Peakoscope is a python package for hierarchical analysis of peak and valley regions in numeric data.

![peak plot](https://github.com/eivindtostesen/hierarchical_peak_finding/blob/v1.0.0/output.png?raw=true "fig, (peaks.plot.ax, valleys.plot.ax) = plt.subplots(2, 1, sharex=True, figsize=(4, 4));
peaks.plot.crowns(peaks.size_filter(maxsize=7))
peaks.plot.bounding_boxes(peaks.size_filter(maxsize=7))
valleys.plot.crowns(valleys.size_filter(maxsize=7), facecolor='C9')
valleys.plot.bounding_boxes(valleys.size_filter(maxsize=7), edgecolor='C1')
peaks.plot.ax.set_title('Peak regions')
valleys.plot.ax.set_title('Valley regions')
peaks.plot.ax.plot(X, Y, linewidth=2, color='black')
valleys.plot.ax.plot(X, Y, linewidth=2, color='black');")

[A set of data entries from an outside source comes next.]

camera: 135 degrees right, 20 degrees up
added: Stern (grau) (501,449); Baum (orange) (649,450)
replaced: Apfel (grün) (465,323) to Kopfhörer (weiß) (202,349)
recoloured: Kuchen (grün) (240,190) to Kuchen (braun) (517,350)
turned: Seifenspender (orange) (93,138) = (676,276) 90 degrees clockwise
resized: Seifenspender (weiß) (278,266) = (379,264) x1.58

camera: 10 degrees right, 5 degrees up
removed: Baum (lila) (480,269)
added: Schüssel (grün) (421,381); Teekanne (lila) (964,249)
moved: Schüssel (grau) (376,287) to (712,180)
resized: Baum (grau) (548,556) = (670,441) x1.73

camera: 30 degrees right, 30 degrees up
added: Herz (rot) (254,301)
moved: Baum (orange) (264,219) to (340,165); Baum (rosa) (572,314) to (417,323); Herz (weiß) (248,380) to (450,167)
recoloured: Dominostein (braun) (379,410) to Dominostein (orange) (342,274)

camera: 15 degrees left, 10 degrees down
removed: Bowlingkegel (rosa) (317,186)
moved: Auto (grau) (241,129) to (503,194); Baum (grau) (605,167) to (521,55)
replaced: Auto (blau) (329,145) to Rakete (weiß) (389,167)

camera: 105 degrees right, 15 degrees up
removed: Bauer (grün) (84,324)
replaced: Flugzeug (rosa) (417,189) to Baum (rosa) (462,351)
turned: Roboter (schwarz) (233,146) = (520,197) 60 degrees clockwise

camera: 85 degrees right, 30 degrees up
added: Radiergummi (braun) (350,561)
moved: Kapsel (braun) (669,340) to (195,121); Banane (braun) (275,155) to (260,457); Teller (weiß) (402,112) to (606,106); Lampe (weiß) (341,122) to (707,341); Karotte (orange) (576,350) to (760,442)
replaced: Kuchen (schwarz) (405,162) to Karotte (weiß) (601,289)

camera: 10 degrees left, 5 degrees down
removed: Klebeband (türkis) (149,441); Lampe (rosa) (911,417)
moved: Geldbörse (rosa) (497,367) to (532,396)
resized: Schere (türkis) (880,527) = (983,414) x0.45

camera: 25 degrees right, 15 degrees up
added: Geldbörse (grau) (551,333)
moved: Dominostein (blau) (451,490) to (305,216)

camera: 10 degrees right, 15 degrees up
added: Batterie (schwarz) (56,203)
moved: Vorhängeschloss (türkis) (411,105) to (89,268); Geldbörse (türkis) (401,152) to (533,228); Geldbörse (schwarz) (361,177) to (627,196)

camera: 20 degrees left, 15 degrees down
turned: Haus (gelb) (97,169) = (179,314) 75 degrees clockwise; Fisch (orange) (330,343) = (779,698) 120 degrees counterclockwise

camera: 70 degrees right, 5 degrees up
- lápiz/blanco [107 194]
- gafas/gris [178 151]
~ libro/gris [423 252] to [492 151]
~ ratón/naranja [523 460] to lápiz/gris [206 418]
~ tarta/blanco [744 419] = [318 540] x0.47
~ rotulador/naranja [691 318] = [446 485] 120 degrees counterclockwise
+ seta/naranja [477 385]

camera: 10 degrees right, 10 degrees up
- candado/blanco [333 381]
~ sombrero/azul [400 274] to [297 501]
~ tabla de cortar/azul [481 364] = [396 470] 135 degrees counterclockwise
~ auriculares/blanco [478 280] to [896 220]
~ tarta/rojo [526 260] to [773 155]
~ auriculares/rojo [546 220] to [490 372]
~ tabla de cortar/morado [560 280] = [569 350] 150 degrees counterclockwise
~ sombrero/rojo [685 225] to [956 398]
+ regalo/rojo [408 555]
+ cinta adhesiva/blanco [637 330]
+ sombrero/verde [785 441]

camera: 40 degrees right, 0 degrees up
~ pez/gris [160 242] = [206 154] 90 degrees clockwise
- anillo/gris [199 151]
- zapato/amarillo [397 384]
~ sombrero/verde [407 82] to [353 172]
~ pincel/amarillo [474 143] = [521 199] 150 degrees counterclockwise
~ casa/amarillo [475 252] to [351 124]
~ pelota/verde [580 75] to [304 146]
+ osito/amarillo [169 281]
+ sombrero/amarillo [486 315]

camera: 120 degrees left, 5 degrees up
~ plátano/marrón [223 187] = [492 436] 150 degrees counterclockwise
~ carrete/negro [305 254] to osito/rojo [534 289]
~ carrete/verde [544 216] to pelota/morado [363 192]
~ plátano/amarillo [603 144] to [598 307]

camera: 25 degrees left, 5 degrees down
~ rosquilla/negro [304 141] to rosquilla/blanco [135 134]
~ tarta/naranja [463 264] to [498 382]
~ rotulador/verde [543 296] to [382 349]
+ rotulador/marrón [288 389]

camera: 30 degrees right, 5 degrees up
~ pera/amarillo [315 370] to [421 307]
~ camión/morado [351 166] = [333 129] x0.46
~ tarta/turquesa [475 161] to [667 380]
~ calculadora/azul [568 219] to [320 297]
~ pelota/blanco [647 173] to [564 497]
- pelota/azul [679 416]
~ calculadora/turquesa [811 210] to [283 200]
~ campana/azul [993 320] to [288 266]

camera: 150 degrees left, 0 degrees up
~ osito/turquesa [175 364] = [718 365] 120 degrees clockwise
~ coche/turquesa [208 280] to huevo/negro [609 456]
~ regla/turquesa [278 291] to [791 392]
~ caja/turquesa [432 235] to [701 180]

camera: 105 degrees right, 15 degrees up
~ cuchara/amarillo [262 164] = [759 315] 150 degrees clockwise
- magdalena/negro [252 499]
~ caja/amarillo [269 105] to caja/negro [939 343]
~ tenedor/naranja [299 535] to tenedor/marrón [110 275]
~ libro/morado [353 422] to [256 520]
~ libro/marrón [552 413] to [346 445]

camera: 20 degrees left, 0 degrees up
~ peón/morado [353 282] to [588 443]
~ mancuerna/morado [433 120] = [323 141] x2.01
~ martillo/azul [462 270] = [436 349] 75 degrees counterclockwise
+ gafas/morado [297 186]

* Peak and valley regions can be nested, for example, when a large peak region contains smaller subpeak regions.
* Based on a one-pass algorithm that finds all peak regions and orders them into a tree.
* Classes for peak/valley objects and tree objects.
* Optional interfaces to matplotlib, pandas and polars.

## Usage examples
Compute the tree of nested peak regions in a data set:
```python
>>> import peakoscope
>>> data = [10, 30, 40, 30, 10, 50, 70, 70, 50, 80]
>>> print(peakoscope.tree(data))
0:10
├─5:10
│ ├─9:10
│ └─6:8
└─1:4
  └─2:3
```
From the tree, select default peak regions and print their subarrays of data:
```python
>>> for peak in peakoscope.tree(data).size_filter():
...    print(peak.subarray(data))
... 
[80]
[70, 70]
[30, 40, 30]
```

## Howto files
The github repo contains tutorials and a glossary:
* [plotting_tutorial.ipynb](https://github.com/eivindtostesen/hierarchical_peak_finding/blob/v1.0.0/plotting_tutorial.ipynb)
* [dataframes_tutorial.ipynb](https://github.com/eivindtostesen/hierarchical_peak_finding/blob/v1.0.0/dataframes_tutorial.ipynb)
* [glossary.rst](https://github.com/eivindtostesen/hierarchical_peak_finding/blob/v1.0.0/glossary.rst)

## Authors
* Eivind Tøstesen, <contact@tostesen.no>

## License
Copyright (C) 2021-2024 Eivind Tøstesen. This software is licensed under [GPLv3](https://github.com/eivindtostesen/hierarchical_peak_finding/blob/v1.0.0/LICENSE?raw=true "included LICENSE file")

## Citation
Citation can include one or more of:

* Peakoscope + version
* Github URL: https://github.com/eivindtostesen/hierarchical_peak_finding
* PyPI URL: https://pypi.org/project/peakoscope/
* The open-access article:

    >Tøstesen, E.
    >A stitch in time: Efficient computation of genomic DNA melting bubbles.
    >*Algorithms for Molecular Biology*, 3, 10 (2008).
    >[DOI: 10.1186/1748-7188-3-10](http://dx.doi.org/10.1186/1748-7188-3-10)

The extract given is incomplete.